Barry - these are just the sort of problems that Challenge 1 was designed to throw up. In retrospect, though, it's perhaps too complex already. Maybe as we consider it we can break it up into sub-challenges?
Dependencies are indeed a large issue that need to be dealt with carefully. Should we set them aside for the time being or do you want to deal with them now?
When I put in that bit about mucronate within a notch my thought was that there would be two states "obtuse" and "mucronate within an apical notch" and obviously Jim's right that it's dependent on the context - the other taxa in the treatment - whether to treat it like this or otherwise.
Your interpretation:
| Apex shape | obtuse | notched | | Apex projection | immucronate | mucronate within notch (dependent on 'Apex shape - notched')
seems to have a dependency between a state of one character and a state of another character (I'll use the character/state terminology for the time being here for simplicity).
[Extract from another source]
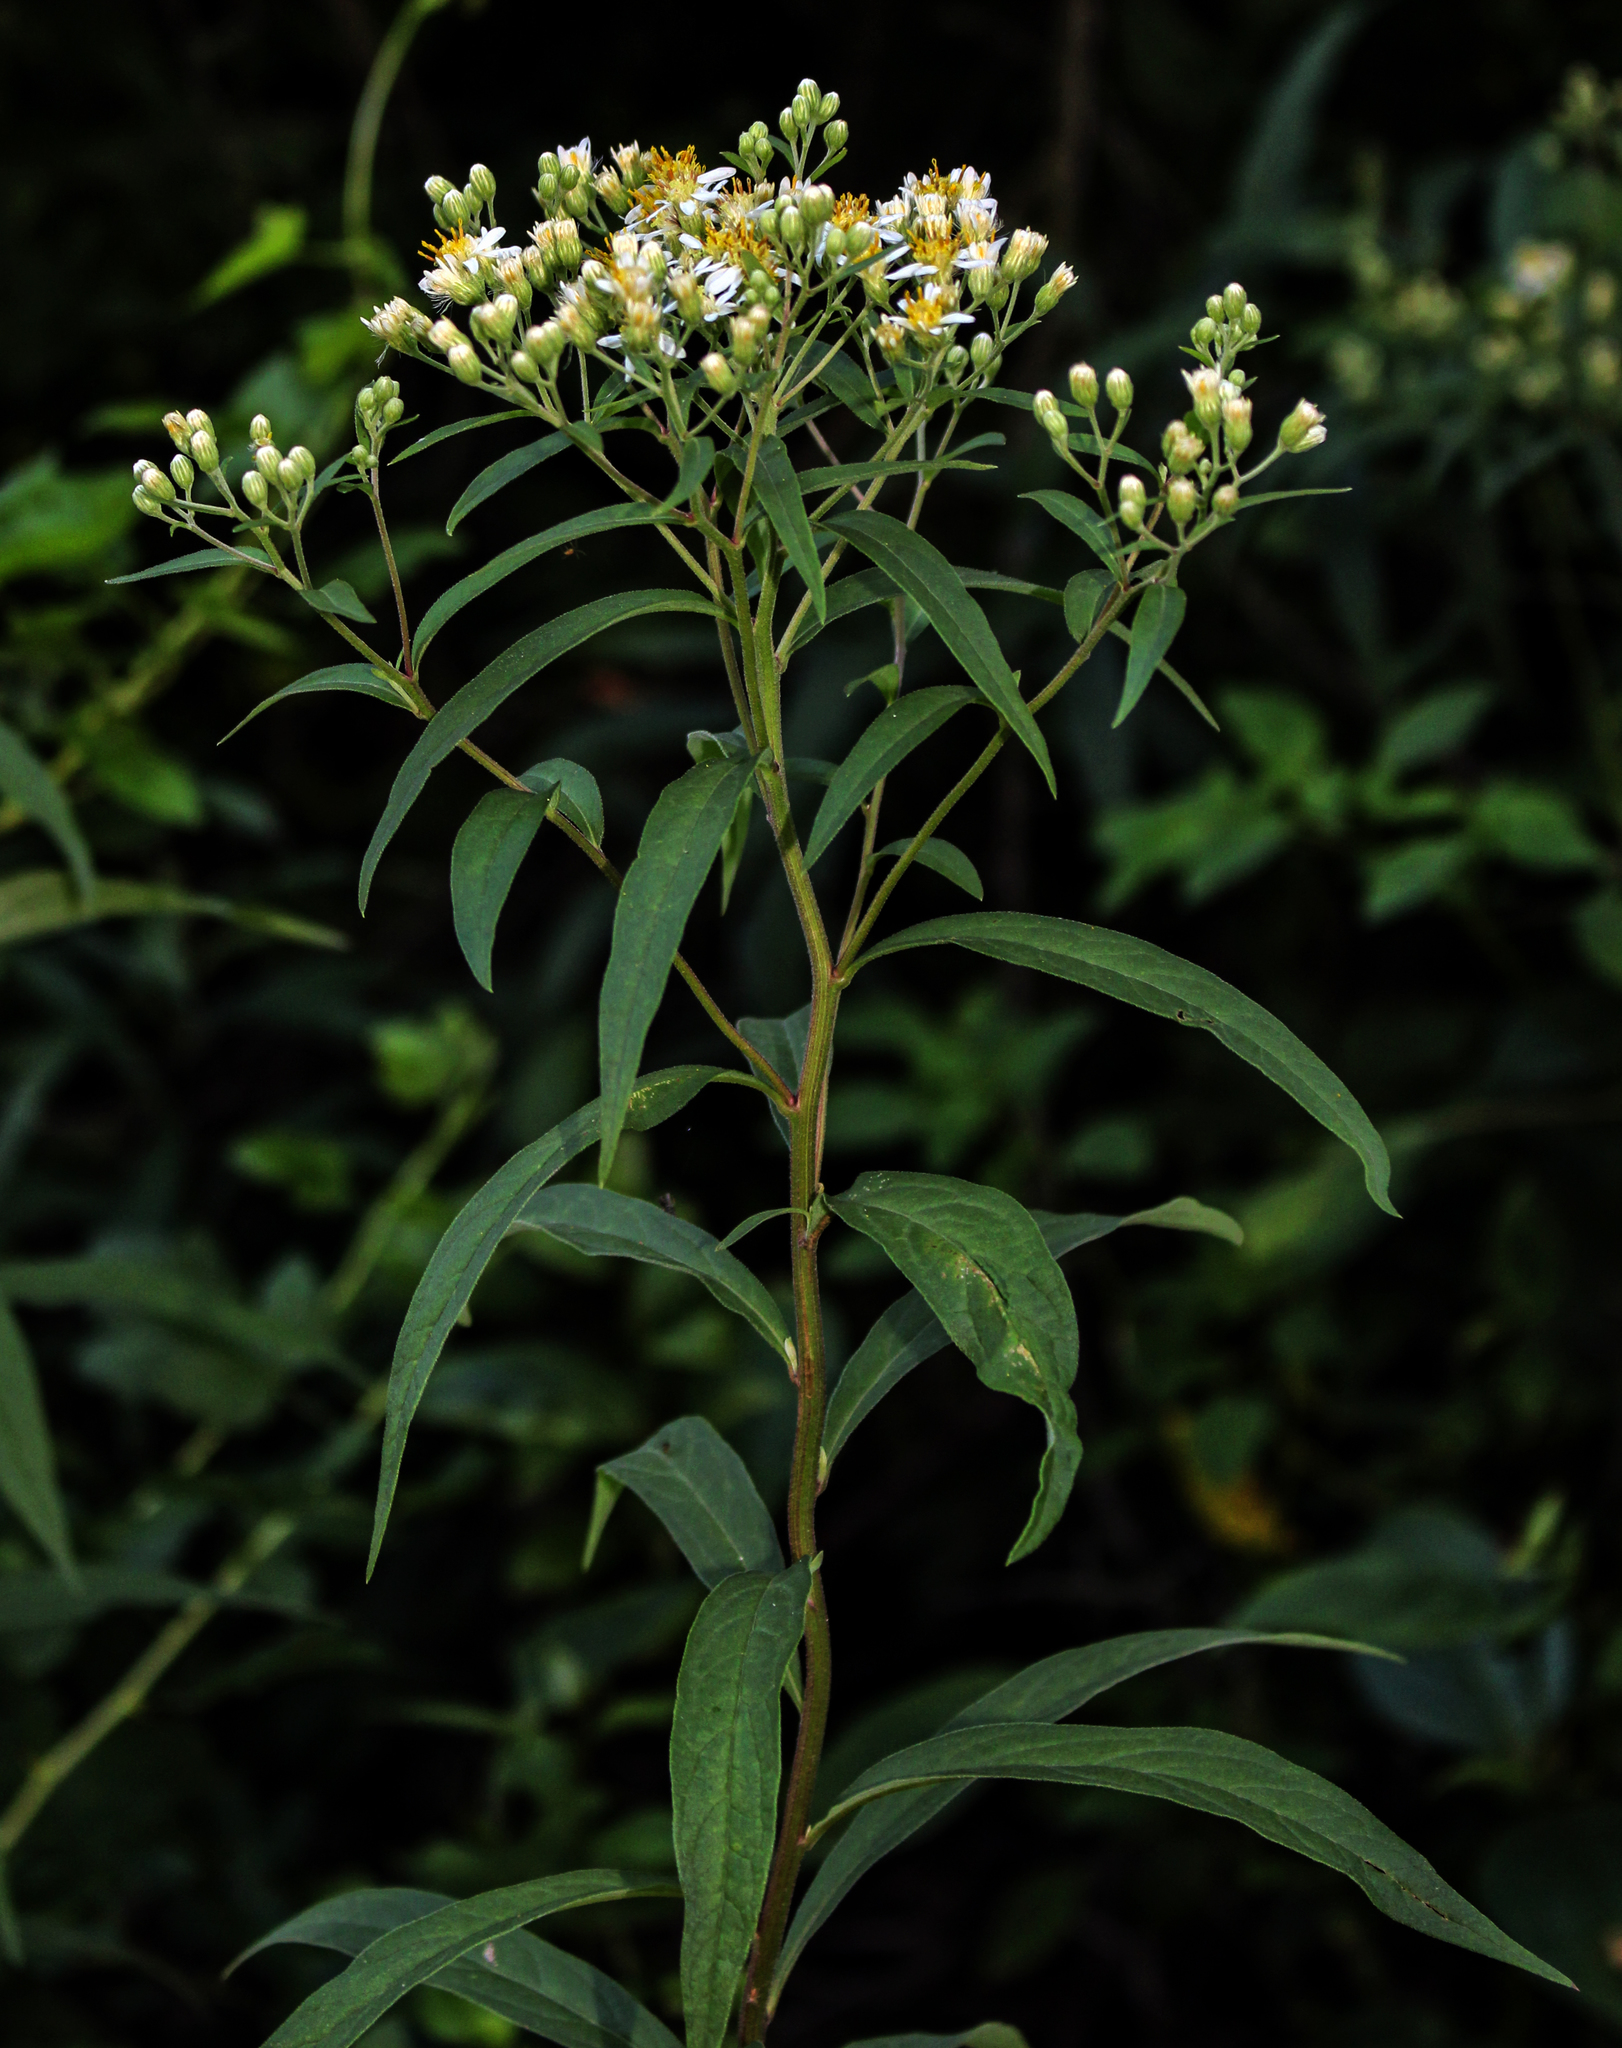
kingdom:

This is not the way it's usually done - dependencies usually set up a relationship between an entire character and a state of another character. e.g. the character Leaf shape ovate/elliptic will be dependent on the state "present" of the character "Leaves present/absent". In an interactive key the behaviour will be that if someone chooses Leaves absent then the character Leaf Shape will disappear. Likewise when building natural language descriptions, if a taxon has no leaves then the leaf descriptive characters will all be skipped.
You seem to be doing something else here, and I'm not sure what's the behaviour you were trying to get.
Can you give us a fragment of your model for the simplest case extractable from Challenge 1, without the complications of numeric characters, dependencies etc.
Yes, there's a real need for character lists and identifiers. Do we go with e.g.
<Feature Name = "Leaves"> <Value>ovate</Value> </Feature>
or <Feature FeatureID="23" valueID = "6">
The former certainly makes for better human-readability, but is this important?
I would have thought that a computer can make sense of either, and we can support both. The parser would simply need to know that if the attribute FeatureID is specified then use that and look up the idref to get the name, else if the attribute Name is specified then use that.
Presumably our document structure will be the same whether we use Names or Idrefs?
Cheers - k